### Work to be completed
Every entry, from the first line to the last, should be output exactly.

--- START ---

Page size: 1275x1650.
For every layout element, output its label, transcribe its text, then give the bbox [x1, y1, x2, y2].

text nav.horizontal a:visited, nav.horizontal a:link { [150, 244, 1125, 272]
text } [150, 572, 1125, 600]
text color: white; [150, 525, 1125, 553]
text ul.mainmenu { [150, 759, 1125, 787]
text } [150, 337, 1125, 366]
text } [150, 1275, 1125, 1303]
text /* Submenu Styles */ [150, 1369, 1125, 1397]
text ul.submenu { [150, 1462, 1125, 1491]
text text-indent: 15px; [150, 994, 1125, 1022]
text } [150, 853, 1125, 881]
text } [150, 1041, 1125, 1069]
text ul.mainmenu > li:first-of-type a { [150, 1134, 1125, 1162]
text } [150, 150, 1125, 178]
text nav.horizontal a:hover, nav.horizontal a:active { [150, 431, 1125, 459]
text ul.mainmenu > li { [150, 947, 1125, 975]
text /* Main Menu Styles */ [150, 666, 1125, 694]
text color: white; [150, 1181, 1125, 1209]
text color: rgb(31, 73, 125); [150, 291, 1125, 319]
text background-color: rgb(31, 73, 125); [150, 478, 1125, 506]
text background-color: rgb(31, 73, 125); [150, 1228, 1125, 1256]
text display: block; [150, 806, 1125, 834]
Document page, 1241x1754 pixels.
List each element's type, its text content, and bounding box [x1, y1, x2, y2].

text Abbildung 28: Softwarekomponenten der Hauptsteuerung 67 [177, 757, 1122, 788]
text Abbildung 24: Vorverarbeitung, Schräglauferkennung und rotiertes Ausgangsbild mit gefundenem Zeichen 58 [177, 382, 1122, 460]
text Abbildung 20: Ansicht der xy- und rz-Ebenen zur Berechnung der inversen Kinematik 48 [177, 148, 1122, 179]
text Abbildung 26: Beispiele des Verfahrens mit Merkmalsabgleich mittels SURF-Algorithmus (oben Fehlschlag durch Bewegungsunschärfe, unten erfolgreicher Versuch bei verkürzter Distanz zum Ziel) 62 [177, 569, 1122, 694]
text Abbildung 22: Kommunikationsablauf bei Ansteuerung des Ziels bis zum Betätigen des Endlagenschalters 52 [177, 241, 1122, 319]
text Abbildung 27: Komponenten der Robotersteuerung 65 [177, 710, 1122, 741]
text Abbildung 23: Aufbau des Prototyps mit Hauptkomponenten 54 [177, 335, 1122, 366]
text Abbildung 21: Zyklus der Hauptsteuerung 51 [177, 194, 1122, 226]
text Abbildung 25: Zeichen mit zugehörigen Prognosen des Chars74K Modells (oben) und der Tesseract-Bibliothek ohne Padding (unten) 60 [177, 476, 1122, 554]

--- END ---

### Response area
Page size: 1275x1650.
For every layout element, output its label, transcribe its text, then give the bbox [x1, y1, x2, y2].

text nav.horizontal a:visited, nav.horizontal a:link { [150, 244, 1125, 272]
text } [150, 572, 1125, 600]
text color: white; [150, 525, 1125, 553]
text ul.mainmenu { [150, 759, 1125, 787]
text } [150, 337, 1125, 366]
text } [150, 1275, 1125, 1303]
text /* Submenu Styles */ [150, 1369, 1125, 1397]
text ul.submenu { [150, 1462, 1125, 1491]
text text-indent: 15px; [150, 994, 1125, 1022]
text } [150, 853, 1125, 881]
text } [150, 1041, 1125, 1069]
text ul.mainmenu > li:first-of-type a { [150, 1134, 1125, 1162]
text } [150, 150, 1125, 178]
text nav.horizontal a:hover, nav.horizontal a:active { [150, 431, 1125, 459]
text ul.mainmenu > li { [150, 947, 1125, 975]
text /* Main Menu Styles */ [150, 666, 1125, 694]
text color: white; [150, 1181, 1125, 1209]
text color: rgb(31, 73, 125); [150, 291, 1125, 319]
text background-color: rgb(31, 73, 125); [150, 478, 1125, 506]
text background-color: rgb(31, 73, 125); [150, 1228, 1125, 1256]
text display: block; [150, 806, 1125, 834]
Document page, 1241x1754 pixels.
List each element's type, its text content, and bounding box [x1, y1, x2, y2].

text Abbildung 28: Softwarekomponenten der Hauptsteuerung 67 [177, 757, 1122, 788]
text Abbildung 24: Vorverarbeitung, Schräglauferkennung und rotiertes Ausgangsbild mit gefundenem Zeichen 58 [177, 382, 1122, 460]
text Abbildung 20: Ansicht der xy- und rz-Ebenen zur Berechnung der inversen Kinematik 48 [177, 148, 1122, 179]
text Abbildung 26: Beispiele des Verfahrens mit Merkmalsabgleich mittels SURF-Algorithmus (oben Fehlschlag durch Bewegungsunschärfe, unten erfolgreicher Versuch bei verkürzter Distanz zum Ziel) 62 [177, 569, 1122, 694]
text Abbildung 22: Kommunikationsablauf bei Ansteuerung des Ziels bis zum Betätigen des Endlagenschalters 52 [177, 241, 1122, 319]
text Abbildung 27: Komponenten der Robotersteuerung 65 [177, 710, 1122, 741]
text Abbildung 23: Aufbau des Prototyps mit Hauptkomponenten 54 [177, 335, 1122, 366]
text Abbildung 21: Zyklus der Hauptsteuerung 51 [177, 194, 1122, 226]
text Abbildung 25: Zeichen mit zugehörigen Prognosen des Chars74K Modells (oben) und der Tesseract-Bibliothek ohne Padding (unten) 60 [177, 476, 1122, 554]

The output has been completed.